In 2007, Professor Robert O. Gjerdingen released "Music in the Galant Style", a scholarly look at the music of the 18th century. It revealed important insights into the famed Neapolitan conservatories that graduated some of the most famous musicians of the 18th century.

The Italian Neapolitan Partimento tradition was well known in Europe during the golden age of Classical music and was a popular model of music instruction. Students of the Italian Naples conservatories were grilled in partimenti, solfeggio, written counterpoint and keyboard training. Some examples of the influence of the Neapolitan school:

Giovanni Paisiello (1740 – 1816)

The great Naples-trained opera composer Giovanni Paisiello was hired by Catherine the Great to work in Russia.


Joseph Haydn studied privately with Nicola Porpora, a famous Neapolitan trained composer and singer, and learned the "true fundamentals of composition".


The Paris Conservatory was founded modeled after the conservatories of Naples.


Even modern atonal composer, Luciano Berio, studied Fenaroli partimenti exercises in his youth. Fedele Fenaroli was a famous Neapolitan teacher who's collection of partimenti were widely sold throughout Europe.


So as you can seen, the Italian connection was extensive and far more prevalent than musicologists realized in recent years.


If all this information intrigues you, I invite you to listen to the following 7 interviews with the most influential people in this exciting movement, known as partimento, from the Nikhil Hogan Show.

One of the main people in this revolutionary movement is the great scholar Professor Giorgio Sanguinetti who released the excellent monograph on the subject, "The Art of Partimento", released in 2012.

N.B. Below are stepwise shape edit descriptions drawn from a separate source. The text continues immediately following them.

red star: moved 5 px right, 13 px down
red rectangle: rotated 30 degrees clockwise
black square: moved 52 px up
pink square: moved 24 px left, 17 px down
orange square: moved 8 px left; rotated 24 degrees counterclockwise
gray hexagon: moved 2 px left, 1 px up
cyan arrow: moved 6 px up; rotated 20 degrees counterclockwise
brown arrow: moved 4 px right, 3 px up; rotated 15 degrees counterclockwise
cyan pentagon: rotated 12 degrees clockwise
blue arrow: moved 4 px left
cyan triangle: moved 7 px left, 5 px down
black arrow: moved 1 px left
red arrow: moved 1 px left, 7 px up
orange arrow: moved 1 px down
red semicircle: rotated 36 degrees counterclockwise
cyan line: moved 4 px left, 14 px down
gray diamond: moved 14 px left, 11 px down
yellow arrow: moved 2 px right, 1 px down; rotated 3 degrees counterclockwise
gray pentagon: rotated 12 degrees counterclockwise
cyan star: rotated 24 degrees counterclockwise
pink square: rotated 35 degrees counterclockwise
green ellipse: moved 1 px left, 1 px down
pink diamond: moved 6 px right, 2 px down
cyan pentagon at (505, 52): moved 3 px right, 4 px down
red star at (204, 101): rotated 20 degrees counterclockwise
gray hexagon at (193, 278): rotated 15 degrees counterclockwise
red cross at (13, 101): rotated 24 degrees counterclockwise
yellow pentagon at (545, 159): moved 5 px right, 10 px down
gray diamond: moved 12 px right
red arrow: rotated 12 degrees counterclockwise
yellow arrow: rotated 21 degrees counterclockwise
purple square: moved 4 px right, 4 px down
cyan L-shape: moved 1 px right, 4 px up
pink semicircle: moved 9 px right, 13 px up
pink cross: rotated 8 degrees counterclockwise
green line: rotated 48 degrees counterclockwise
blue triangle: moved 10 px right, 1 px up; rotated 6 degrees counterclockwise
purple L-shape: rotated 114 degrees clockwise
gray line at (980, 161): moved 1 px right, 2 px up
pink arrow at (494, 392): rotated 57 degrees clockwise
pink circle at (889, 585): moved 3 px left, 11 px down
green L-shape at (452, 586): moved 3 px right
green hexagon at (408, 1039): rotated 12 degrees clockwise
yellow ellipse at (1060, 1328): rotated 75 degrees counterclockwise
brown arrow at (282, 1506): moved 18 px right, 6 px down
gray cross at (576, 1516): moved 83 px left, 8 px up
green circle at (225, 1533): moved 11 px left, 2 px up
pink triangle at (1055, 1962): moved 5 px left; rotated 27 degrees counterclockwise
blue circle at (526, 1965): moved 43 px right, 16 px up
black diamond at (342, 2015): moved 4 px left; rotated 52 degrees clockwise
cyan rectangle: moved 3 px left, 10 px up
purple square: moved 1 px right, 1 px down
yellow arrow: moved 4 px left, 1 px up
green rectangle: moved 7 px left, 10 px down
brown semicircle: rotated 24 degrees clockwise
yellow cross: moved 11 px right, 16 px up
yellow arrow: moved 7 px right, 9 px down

Another very important figure in the movement is Professor Peter van Tour, who's dissertation became a book, "Counterpoint and Partimento", takes a really close look at how the students of Naples studied written counterpoint.

Professor Marco Pollaci gives great insights into Opera of the 19th century, and how the Partimento tradition influenced the course of Opera past after Galant ("Classical") era. He also runs the Facebook Group, "The Art of Partimento".

Superstar teacher Tobias Cramm is definitely worth listening to because of the amazing students he has taught such as the famous prodigy, Alma Deutscher. His students receive a rigorous training in Partimento and Galant Schema, and the products are amazing!

Professor John Mortensen is a wonderful improviser and eloquent teacher. A master at improvising fugues and the partimento tradition, Professor Mortensen has done much for the movement, exposing many people to it and is releasing an exciting book with Oxford University Press, "The Pianist’s Guide to Classical Improvisation".

Finally, Dr. Johnandrew Slominski is a widely admired improviser and teacher.

Many more great partimento-specific guests will be coming onto the Nikhil Hogan Show in the future so subscribe for more interviews!

In many ways, partimento is very similar to learning music like a jazz musician. The parallels are very fascinating and here at Songbird we want to connect the old working traditions with newer styles. Ultimately, we want our students to compose and improvise music in all styles, not just classical music. Partimento helps explain why many of the great classical composers were often very good improvisers and so individual in their creativity.